Живые люди! Размеренно бредущие куда-то в никуда, идеально вписанные в ловкий круг жизни, что призывает рождаться, продолжать род и умирать, освобождая место для своих детей. Им была чужда бесконечная гонка за знаниями, чужда беспощадность Концепции и судьба всего остального человечества. Они на самом деле и были настоящим человечеством. Тем самым, бредущим в никуда и этим движением наслаждающимся. Мало того, несмотря на то, что все логические приёмы и философские суждения для них не работали, именно у них и была настоящая цель.
Какая-то маленькая девочка, радостно размахивая руками, подбежала к улыбающейся женщине лет тридцати.
А я вдруг осел, чувствуя слабость в подкосившихся коленях. Осознание накатило разом, липкой и вязкой волной накрыло с головой.
Я вдруг всё понял.
Мой манифест, моё Бусидо, моё «Собачье сердце» острым стилетом укололо меня прямо в сердце. Это был я! Это был я! Я был тем самым Шариковым, уродливым гибридом человека и собаки, гомункулом, которого не должно существовать по законам природы. Я им был, я, я, именно я, никак не те люди, что размеренно брели по выжившему назло всему миру. Я был человекопсом, в своей гордыне обвиняющим в недочеловечности других. Уродливым экспериментом, что проводили мрачные и невидимые профессоры Преображенские в стерильных и неживых лабораторных халатах.
Уже не слишком человеческим.
Как минимум потому, что ни разу не смог вот так же, честно и открыто подбежать к своей матери и обнять её за талию. Пренатальный инкубатор, в котором я провёл девять первых месяцев жизни, не дал мне такой возможности.
– Кто моя мама? – ломающимся голосом бросил я в пустоту. – Кто мой папа?
А по щекам текли слёзы, тут же сдуваемые лёгким поволжским ветерком.
***
– Прекрасный результат, юноша, просто прекрасный, – седобородый пожилой профессор радостно тряс мне руку. – Очень рад, молодой человек, что даже на такой должности, очень слабо связанной с освоением новых знаний, вы не бросаете попыток саморазвиться и всё равно стремитесь к свету!
Я ничего ему не ответил. Просто молча улыбался и тряс рукой в ответ.
В небольшой сумке, перекинутой через плечо, лежал мой планшет, на котором ещё каких-то жалких пятнадцать минут назад высветилось уведомление об успешном прохождении Испытания.
***
Все эти три несчастных недели я готовился. Действительно готовился. Перелопатил кучу литературы, обсуждал интересующие меня вопросы со знакомыми химиками и технологами, смотрел документальные фильмы и короткие информационные ролики.

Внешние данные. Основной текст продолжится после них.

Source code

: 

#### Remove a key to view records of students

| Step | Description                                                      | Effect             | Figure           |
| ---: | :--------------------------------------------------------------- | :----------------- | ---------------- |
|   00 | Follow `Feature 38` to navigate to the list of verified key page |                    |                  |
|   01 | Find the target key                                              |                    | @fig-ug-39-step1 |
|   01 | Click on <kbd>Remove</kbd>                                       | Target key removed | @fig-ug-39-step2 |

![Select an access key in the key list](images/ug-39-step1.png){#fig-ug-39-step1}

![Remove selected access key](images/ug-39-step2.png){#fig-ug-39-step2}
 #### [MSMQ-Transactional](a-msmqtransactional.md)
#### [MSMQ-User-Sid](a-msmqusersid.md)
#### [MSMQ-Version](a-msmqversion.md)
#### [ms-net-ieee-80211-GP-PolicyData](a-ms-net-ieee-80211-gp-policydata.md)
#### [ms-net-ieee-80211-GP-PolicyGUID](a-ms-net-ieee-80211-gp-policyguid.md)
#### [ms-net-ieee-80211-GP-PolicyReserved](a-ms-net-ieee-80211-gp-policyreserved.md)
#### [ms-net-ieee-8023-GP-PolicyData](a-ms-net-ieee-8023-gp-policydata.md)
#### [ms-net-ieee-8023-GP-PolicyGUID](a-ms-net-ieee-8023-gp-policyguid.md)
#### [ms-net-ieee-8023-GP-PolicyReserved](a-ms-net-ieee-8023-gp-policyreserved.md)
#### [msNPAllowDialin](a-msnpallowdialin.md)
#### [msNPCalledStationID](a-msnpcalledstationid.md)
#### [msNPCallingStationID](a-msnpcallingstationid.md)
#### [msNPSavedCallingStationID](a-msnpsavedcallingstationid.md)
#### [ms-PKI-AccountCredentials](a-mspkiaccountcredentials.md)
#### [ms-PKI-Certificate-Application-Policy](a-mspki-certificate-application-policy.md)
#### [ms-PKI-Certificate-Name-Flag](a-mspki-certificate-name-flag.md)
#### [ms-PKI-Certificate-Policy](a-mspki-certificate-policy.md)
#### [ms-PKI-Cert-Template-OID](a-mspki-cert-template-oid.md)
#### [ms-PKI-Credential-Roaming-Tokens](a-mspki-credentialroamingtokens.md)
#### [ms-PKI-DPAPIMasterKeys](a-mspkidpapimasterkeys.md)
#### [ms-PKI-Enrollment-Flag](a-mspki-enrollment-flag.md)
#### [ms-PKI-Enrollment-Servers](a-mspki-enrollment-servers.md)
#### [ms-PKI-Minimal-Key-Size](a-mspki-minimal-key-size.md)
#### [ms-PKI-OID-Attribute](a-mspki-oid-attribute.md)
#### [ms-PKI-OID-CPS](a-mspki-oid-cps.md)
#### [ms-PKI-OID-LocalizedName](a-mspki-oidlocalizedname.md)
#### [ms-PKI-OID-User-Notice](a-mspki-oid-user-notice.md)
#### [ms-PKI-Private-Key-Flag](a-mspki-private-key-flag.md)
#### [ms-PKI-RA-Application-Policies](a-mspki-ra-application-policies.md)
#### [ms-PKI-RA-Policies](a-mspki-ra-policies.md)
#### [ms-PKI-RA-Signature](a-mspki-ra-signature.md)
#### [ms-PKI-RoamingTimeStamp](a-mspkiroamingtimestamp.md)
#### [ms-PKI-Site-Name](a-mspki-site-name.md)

Готовился я усердно, основательно. И плевать я хотел на это поганое Испытание, прохождение которого мне дало лишний год жизни. И на год этот я тоже плевать хотел.
Пользоваться им я всё равно не собирался.
Наконец, в тот радостный для меня день, когда всё было готово, я чуть успокоился. Беготня и нервный недосып, красные глаза усталого силуэта, сидящего в форме знака вопроса на кровати, закончились, и осталось только нетерпение, загнанное куда-то под кожу, где оно бурлило и шкворчало, отчаянно рвалось наружу.
Но я его сдерживал. Пока – сдерживал. Сил ещё хватало.
Та атака, слава богу, началась как раз в мою вахту. Зелёные точки стали вдруг жёлтыми, а затем и красными. Человеческая, по-настоящему человеческая волна упрямо шла вперёд, надеясь раз и навсегда разрушить мерзкий пластиково-металлический бастион, отравляющий землю своим голубым свечением. Шла безнадёжно, в полный рост, не считаясь с потерями и не надеясь на подмогу. Потому что не могла иначе, потому что это – в природе человека.
Но подмога у них всё-таки была.
Я галопом поднимался по ступеням, сжимая в руках тонкий картон самопальной шашки. Всё очень просто, куда проще, чем фундаментальная физика: гексоген, алюминиевая пудра и парафин. Туда же – небольшой цилиндрик грубо сделанного взрывателя с длинными волосками тонких проводов.